In part thanks to his leadership, Oxford University and Astra Zeneca developed one of the very first vaccines and thanks to the NHS and the Army, one of the best vaccine rollouts in the world. Cruel fate meant that on the same day that the last coronavirus restrictions were lifted, Vladimir Putin invaded Ukraine, bringing havoc to the energy and food markets and bringing terrible pain to the people of that country and to the economies of the world.
Boris Johnson’s accomplishments are there for all to see. Lenin said, “There are decades in which nothing happens, and there are weeks in which decades happen.” Boris Johnson ruled through several such weeks. (We joke in Westminster that the years through which we are currently living are “dog years” – seven to the one.) Despite all of this, the repeated mishandling of other issues by his operation meant that by Tuesday evening last week it was very clear that he had lost the confidence of the parliamentary party, that he could no longer govern and that for the good of the party and the country he needed to stand aside. There are only so many resets that politics will allow. There are only so many times one can put one’s ministers and MPs in impossible positions. There are only so many excuses.

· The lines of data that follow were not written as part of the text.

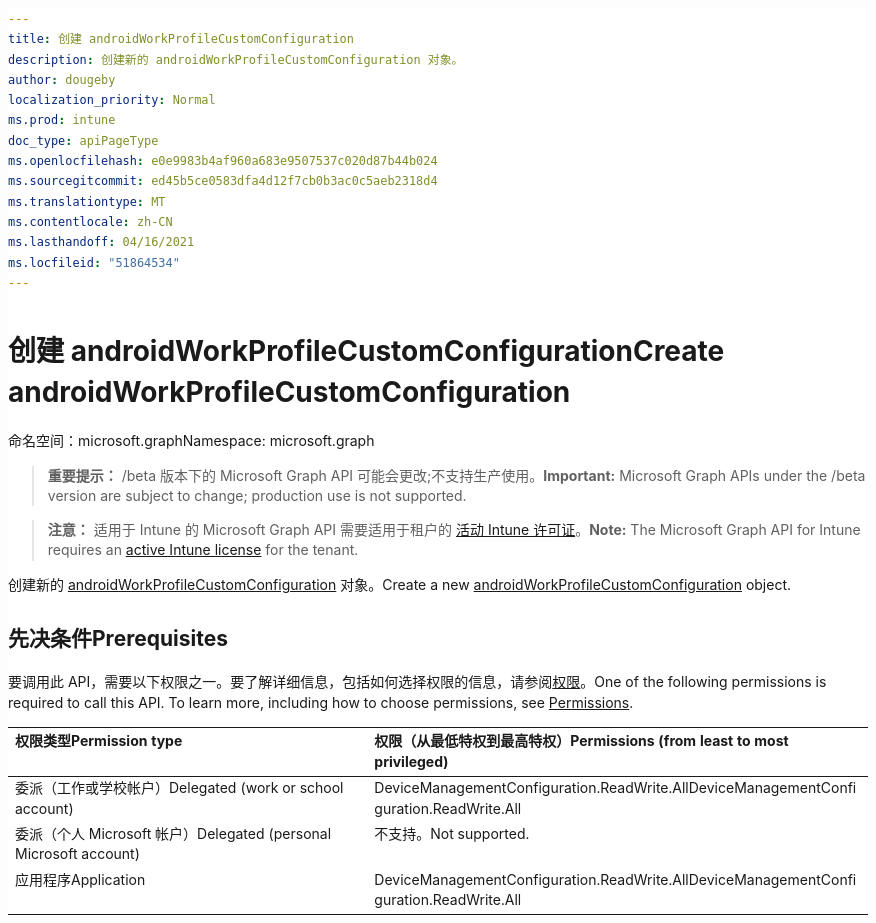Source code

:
 ```yaml
---
title: 创建 androidWorkProfileCustomConfiguration
description: 创建新的 androidWorkProfileCustomConfiguration 对象。
author: dougeby
localization_priority: Normal
ms.prod: intune
doc_type: apiPageType
ms.openlocfilehash: e0e9983b4af960a683e9507537c020d87b44b024
ms.sourcegitcommit: ed45b5ce0583dfa4d12f7cb0b3ac0c5aeb2318d4
ms.translationtype: MT
ms.contentlocale: zh-CN
ms.lasthandoff: 04/16/2021
ms.locfileid: "51864534"
---
```

# <a name="create-androidworkprofilecustomconfiguration"></a><span data-ttu-id="9b330-103">创建 androidWorkProfileCustomConfiguration</span><span class="sxs-lookup"><span data-stu-id="9b330-103">Create androidWorkProfileCustomConfiguration</span></span>

<span data-ttu-id="9b330-104">命名空间：microsoft.graph</span><span class="sxs-lookup"><span data-stu-id="9b330-104">Namespace: microsoft.graph</span></span>

> <span data-ttu-id="9b330-105">**重要提示：** /beta 版本下的 Microsoft Graph API 可能会更改;不支持生产使用。</span><span class="sxs-lookup"><span data-stu-id="9b330-105">**Important:** Microsoft Graph APIs under the /beta version are subject to change; production use is not supported.</span></span>

> <span data-ttu-id="9b330-106">**注意：** 适用于 Intune 的 Microsoft Graph API 需要适用于租户的 [活动 Intune 许可证](https://go.microsoft.com/fwlink/?linkid=839381)。</span><span class="sxs-lookup"><span data-stu-id="9b330-106">**Note:** The Microsoft Graph API for Intune requires an [active Intune license](https://go.microsoft.com/fwlink/?linkid=839381) for the tenant.</span></span>

<span data-ttu-id="9b330-107">创建新的 [androidWorkProfileCustomConfiguration](../resources/intune-deviceconfig-androidworkprofilecustomconfiguration.md) 对象。</span><span class="sxs-lookup"><span data-stu-id="9b330-107">Create a new [androidWorkProfileCustomConfiguration](../resources/intune-deviceconfig-androidworkprofilecustomconfiguration.md) object.</span></span>

## <a name="prerequisites"></a><span data-ttu-id="9b330-108">先决条件</span><span class="sxs-lookup"><span data-stu-id="9b330-108">Prerequisites</span></span>
<span data-ttu-id="9b330-p101">要调用此 API，需要以下权限之一。要了解详细信息，包括如何选择权限的信息，请参阅[权限](/graph/permissions-reference)。</span><span class="sxs-lookup"><span data-stu-id="9b330-p101">One of the following permissions is required to call this API. To learn more, including how to choose permissions, see [Permissions](/graph/permissions-reference).</span></span>

|<span data-ttu-id="9b330-111">权限类型</span><span class="sxs-lookup"><span data-stu-id="9b330-111">Permission type</span></span>|<span data-ttu-id="9b330-112">权限（从最低特权到最高特权）</span><span class="sxs-lookup"><span data-stu-id="9b330-112">Permissions (from least to most privileged)</span></span>|
|:---|:---|
|<span data-ttu-id="9b330-113">委派（工作或学校帐户）</span><span class="sxs-lookup"><span data-stu-id="9b330-113">Delegated (work or school account)</span></span>|<span data-ttu-id="9b330-114">DeviceManagementConfiguration.ReadWrite.All</span><span class="sxs-lookup"><span data-stu-id="9b330-114">DeviceManagementConfiguration.ReadWrite.All</span></span>|
|<span data-ttu-id="9b330-115">委派（个人 Microsoft 帐户）</span><span class="sxs-lookup"><span data-stu-id="9b330-115">Delegated (personal Microsoft account)</span></span>|<span data-ttu-id="9b330-116">不支持。</span><span class="sxs-lookup"><span data-stu-id="9b330-116">Not supported.</span></span>|
|<span data-ttu-id="9b330-117">应用程序</span><span class="sxs-lookup"><span data-stu-id="9b330-117">Application</span></span>|<span data-ttu-id="9b330-118">DeviceManagementConfiguration.ReadWrite.All</span><span class="sxs-lookup"><span data-stu-id="9b330-118">DeviceManagementConfiguration.ReadWrite.All</span></span>|
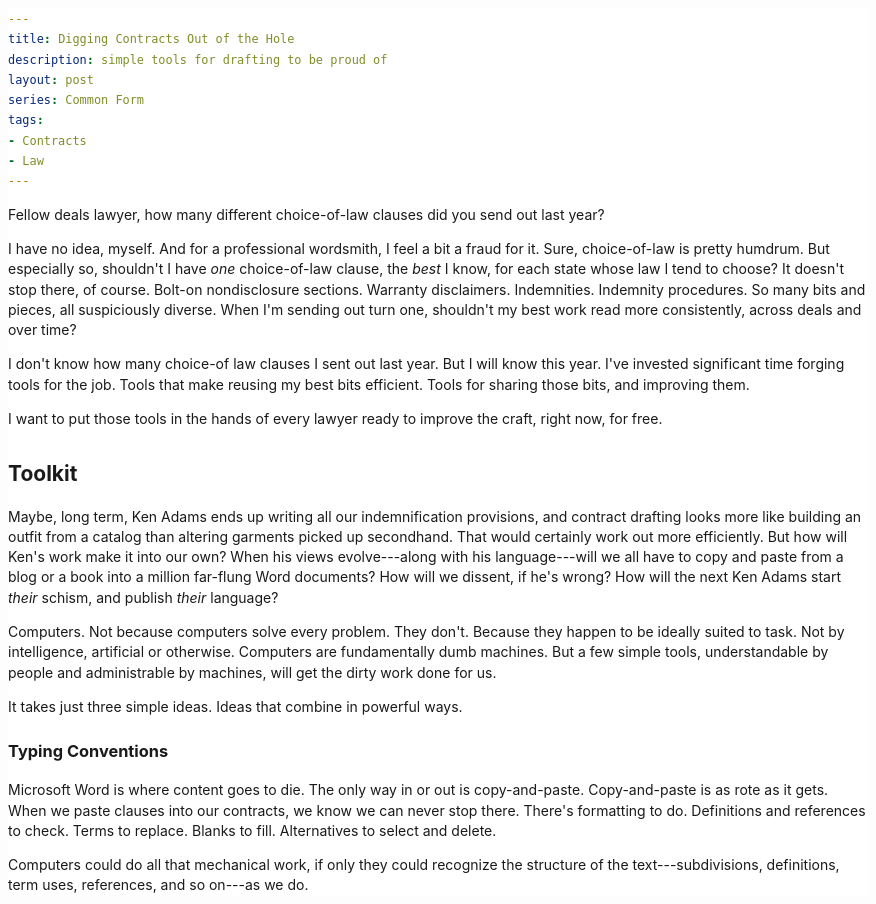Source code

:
 ```yaml
---
title: Digging Contracts Out of the Hole
description: simple tools for drafting to be proud of
layout: post
series: Common Form
tags:
- Contracts
- Law
---
```


Fellow deals lawyer, how many different choice-of-law clauses did you send out last year?

I have no idea, myself.  And for a professional wordsmith, I feel a bit a fraud for it.  Sure, choice-of-law is pretty humdrum.  But especially so, shouldn't I have _one_ choice-of-law clause, the _best_ I know, for each state whose law I tend to choose?  It doesn't stop there, of course.  Bolt-on nondisclosure sections.  Warranty disclaimers.  Indemnities.  Indemnity procedures.  So many bits and pieces, all suspiciously diverse.  When I'm sending out turn one, shouldn't my best work read more consistently, across deals and over time?

I don't know how many choice-of law clauses I sent out last year.  But I will know this year.  I've invested significant time forging tools for the job.  Tools that make reusing my best bits efficient.  Tools for sharing those bits, and improving them.

I want to put those tools in the hands of every lawyer ready to improve the craft, right now, for free.

## Toolkit

Maybe, long term, Ken Adams ends up writing all our indemnification provisions, and contract drafting looks more like building an outfit from a catalog than altering garments picked up secondhand.  That would certainly work out more efficiently.  But how will Ken's work make it into our own?  When his views evolve---along with his language---will we all have to copy and paste from a blog or a book into a million far-flung Word documents?  How will we dissent, if he's wrong?  How will the next Ken Adams start _their_ schism, and publish _their_ language?

Computers.  Not because computers solve every problem.  They don't.  Because they happen to be ideally suited to task.  Not by intelligence, artificial or otherwise.  Computers are fundamentally dumb machines.  But a few simple tools, understandable by people and administrable by machines, will get the dirty work done for us.

It takes just three simple ideas. Ideas that combine in powerful ways.

### Typing Conventions

Microsoft Word is where content goes to die.  The only way in or out is copy-and-paste.  Copy-and-paste is as rote as it gets.  When we paste clauses into our contracts, we know we can never stop there.  There's formatting to do.  Definitions and references to check.  Terms to replace.  Blanks to fill.  Alternatives to select and delete.

Computers could do all that mechanical work, if only they could recognize the structure of the text---subdivisions, definitions, term uses, references, and so on---as we do.
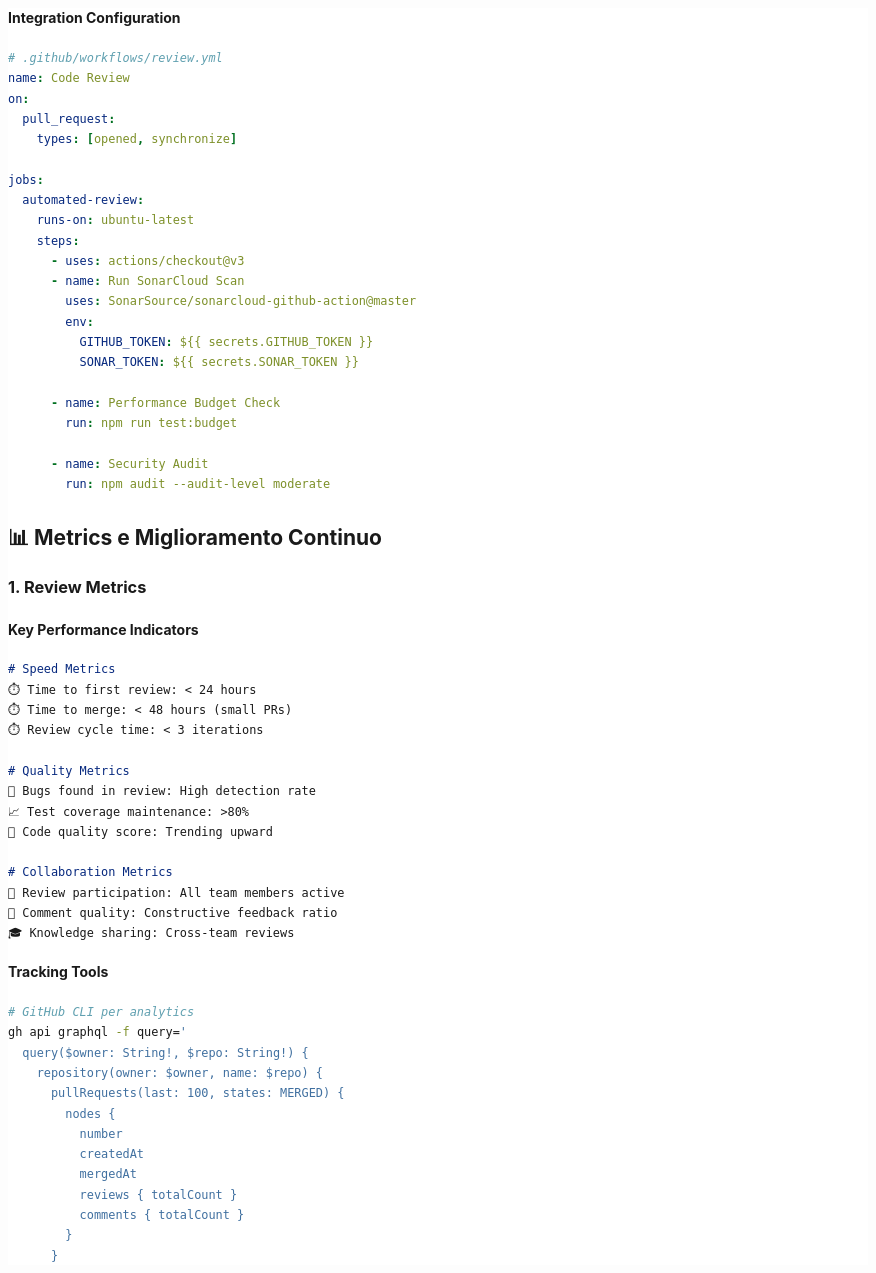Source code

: #### Integration Configuration
```yaml
# .github/workflows/review.yml
name: Code Review
on:
  pull_request:
    types: [opened, synchronize]

jobs:
  automated-review:
    runs-on: ubuntu-latest
    steps:
      - uses: actions/checkout@v3
      - name: Run SonarCloud Scan
        uses: SonarSource/sonarcloud-github-action@master
        env:
          GITHUB_TOKEN: ${{ secrets.GITHUB_TOKEN }}
          SONAR_TOKEN: ${{ secrets.SONAR_TOKEN }}
      
      - name: Performance Budget Check
        run: npm run test:budget
      
      - name: Security Audit
        run: npm audit --audit-level moderate
```

## 📊 Metrics e Miglioramento Continuo

### 1. **Review Metrics**

#### Key Performance Indicators
```markdown
# Speed Metrics
⏱️ Time to first review: < 24 hours
⏱️ Time to merge: < 48 hours (small PRs)
⏱️ Review cycle time: < 3 iterations

# Quality Metrics
🐛 Bugs found in review: High detection rate
📈 Test coverage maintenance: >80%
🎯 Code quality score: Trending upward

# Collaboration Metrics
👥 Review participation: All team members active
💬 Comment quality: Constructive feedback ratio
🎓 Knowledge sharing: Cross-team reviews
```

#### Tracking Tools
```bash
# GitHub CLI per analytics
gh api graphql -f query='
  query($owner: String!, $repo: String!) {
    repository(owner: $owner, name: $repo) {
      pullRequests(last: 100, states: MERGED) {
        nodes {
          number
          createdAt
          mergedAt
          reviews { totalCount }
          comments { totalCount }
        }
      }
```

When compounded errors prevent an administration from ruling properly and prevent it from communicating its successes, it is time for a change of administration.
I retain all of my personal affection for the outgoing Prime Minister but I could no longer in good conscience serve him as a minister when I could no longer defend the decisions and mistakes that had been made – and for that reason I resigned as an education minister on Tuesday afternoon. It will give me more time to spend with my constituents in Brentwood and Ongar – and, for that, at least, I am glad.
By the time you read this, the first round of voting in the leadership contest will have taken place. I am supporting Kemi Badenoch – a great Essex MP and one of the most impressive people I have ever met. She is the embodiment of all that is good about our country and would be a wonderful fresh start. In betting terms, she is an outsider but often the best people are.